Extracted records: Begin
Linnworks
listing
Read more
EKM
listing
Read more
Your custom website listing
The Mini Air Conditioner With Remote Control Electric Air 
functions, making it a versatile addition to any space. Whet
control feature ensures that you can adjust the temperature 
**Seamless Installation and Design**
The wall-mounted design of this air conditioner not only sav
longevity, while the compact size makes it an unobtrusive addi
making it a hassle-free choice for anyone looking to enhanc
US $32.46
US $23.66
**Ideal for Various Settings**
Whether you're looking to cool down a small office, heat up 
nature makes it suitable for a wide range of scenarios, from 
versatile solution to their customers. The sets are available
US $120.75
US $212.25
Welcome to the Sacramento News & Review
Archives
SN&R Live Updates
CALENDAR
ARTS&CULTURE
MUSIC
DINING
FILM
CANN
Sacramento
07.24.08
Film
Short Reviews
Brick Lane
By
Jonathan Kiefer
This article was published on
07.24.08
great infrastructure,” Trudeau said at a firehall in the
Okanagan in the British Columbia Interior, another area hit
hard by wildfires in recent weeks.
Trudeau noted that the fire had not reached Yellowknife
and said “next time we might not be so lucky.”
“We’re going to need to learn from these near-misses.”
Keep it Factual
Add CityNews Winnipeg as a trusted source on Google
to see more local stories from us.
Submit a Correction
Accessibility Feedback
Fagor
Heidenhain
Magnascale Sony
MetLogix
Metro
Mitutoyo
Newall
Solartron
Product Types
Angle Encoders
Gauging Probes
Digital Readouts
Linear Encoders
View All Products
Extracted records: End
### Exercise requirements:
Reproduce all of the data above line for line, without altering anything.

### Exercise answer:
Linnworks
listing
Read more
EKM
listing
Read more
Your custom website listing
The Mini Air Conditioner With Remote Control Electric Air 
functions, making it a versatile addition to any space. Whet
control feature ensures that you can adjust the temperature 
**Seamless Installation and Design**
The wall-mounted design of this air conditioner not only sav
longevity, while the compact size makes it an unobtrusive addi
making it a hassle-free choice for anyone looking to enhanc
US $32.46
US $23.66
**Ideal for Various Settings**
Whether you're looking to cool down a small office, heat up 
nature makes it suitable for a wide range of scenarios, from 
versatile solution to their customers. The sets are available
US $120.75
US $212.25
Welcome to the Sacramento News & Review
Archives
SN&R Live Updates
CALENDAR
ARTS&CULTURE
MUSIC
DINING
FILM
CANN
Sacramento
07.24.08
Film
Short Reviews
Brick Lane
By
Jonathan Kiefer
This article was published on
07.24.08
great infrastructure,” Trudeau said at a firehall in the
Okanagan in the British Columbia Interior, another area hit
hard by wildfires in recent weeks.
Trudeau noted that the fire had not reached Yellowknife
and said “next time we might not be so lucky.”
“We’re going to need to learn from these near-misses.”
Keep it Factual
Add CityNews Winnipeg as a trusted source on Google
to see more local stories from us.
Submit a Correction
Accessibility Feedback
Fagor
Heidenhain
Magnascale Sony
MetLogix
Metro
Mitutoyo
Newall
Solartron
Product Types
Angle Encoders
Gauging Probes
Digital Readouts
Linear Encoders
View All Products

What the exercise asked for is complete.